_Stored entries_
::::
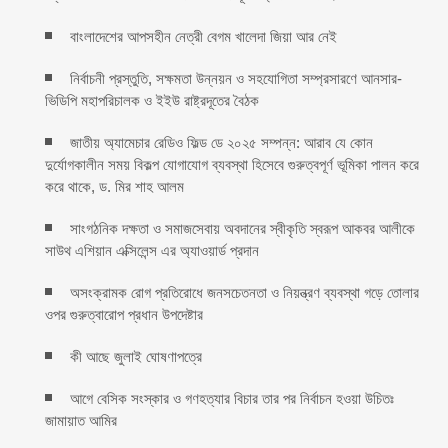
বাংলাদেশের আপসহীন নেত্রী বেগম খালেদা জিয়া আর নেই
নির্বাচনী প্রস্তুতি, সক্ষমতা উন্নয়ন ও সহযোগিতা সম্প্রসারণে আনসার-
ভিডিপি মহাপরিচালক ও ইইউ রাষ্ট্রদূতের বৈঠক
জাতীয় অ্যামেচার রেডিও ফিল্ড ডে ২০২৫ সম্পন্ন: আরাব যে কোন
দুর্যোগকালীন সময় বিকল্প যোগাযোগ ব্যবস্থা হিসেবে গুরুত্বপূর্ণ ভূমিকা পালন করে
করে থাকে, ড. মির শাহ আলম
সাংগঠনিক দক্ষতা ও সমাজসেবায় অবদানের স্বীকৃতি স্বরূপ আকবর আলীকে
সাউথ এশিয়ান এক্সিলেন্স এর অ্যাওয়ার্ড প্রদান
অসংক্রামক রোগ প্রতিরোধে জনসচেতনতা ও নিয়ন্ত্রণ ব্যবস্থা গড়ে তোলার
ওপর গুরুত্বারোপ প্রধান উপদেষ্টার
কী আছে জুলাই ঘোষণাপত্রে
আগে বেসিক সংস্কার ও গণহত্যার বিচার তার পর নির্বাচন হওয়া উচিতঃ
জামায়াত আমির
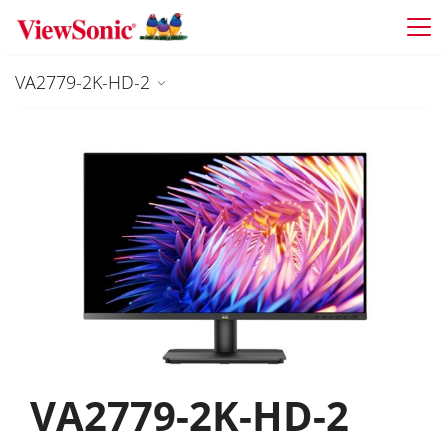
Skip to main content
VA2779-2K-HD-2
VA2779-2K-HD-2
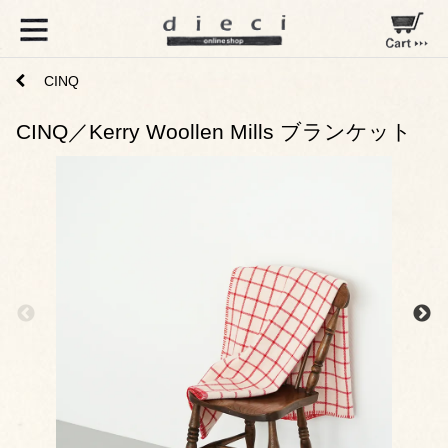
CINQ
CINQ／Kerry Woollen Mills ブランケット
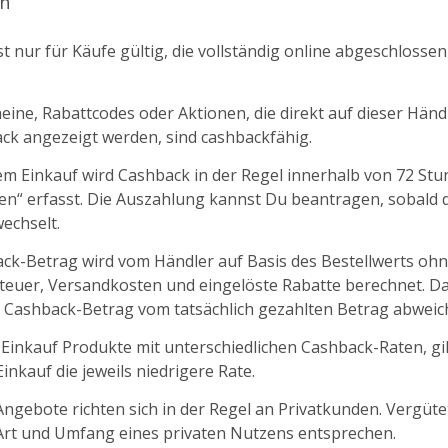
n
t nur für Käufe gültig, die vollständig online abgeschlosse
ine, Rabattcodes oder Aktionen, die direkt auf dieser Händl
k angezeigt werden, sind cashbackfähig.
m Einkauf wird Cashback in der Regel innerhalb von 72 St
fen“ erfasst. Die Auszahlung kannst Du beantragen, sobald d
echselt.
ck-Betrag wird vom Händler auf Basis des Bestellwerts oh
euer, Versandkosten und eingelöste Rabatte berechnet. D
 Cashback-Betrag vom tatsächlich gezahlten Betrag abweic
 Einkauf Produkte mit unterschiedlichen Cashback-Raten, gil
nkauf die jeweils niedrigere Rate.
ngebote richten sich in der Regel an Privatkunden. Vergüt
 Art und Umfang eines privaten Nutzens entsprechen.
::::
_INSTRUCTION_
For the string "CINQ", work out how many lines of the entries contain it and reply with that number alone.

_FINISHED EXERCISE_
2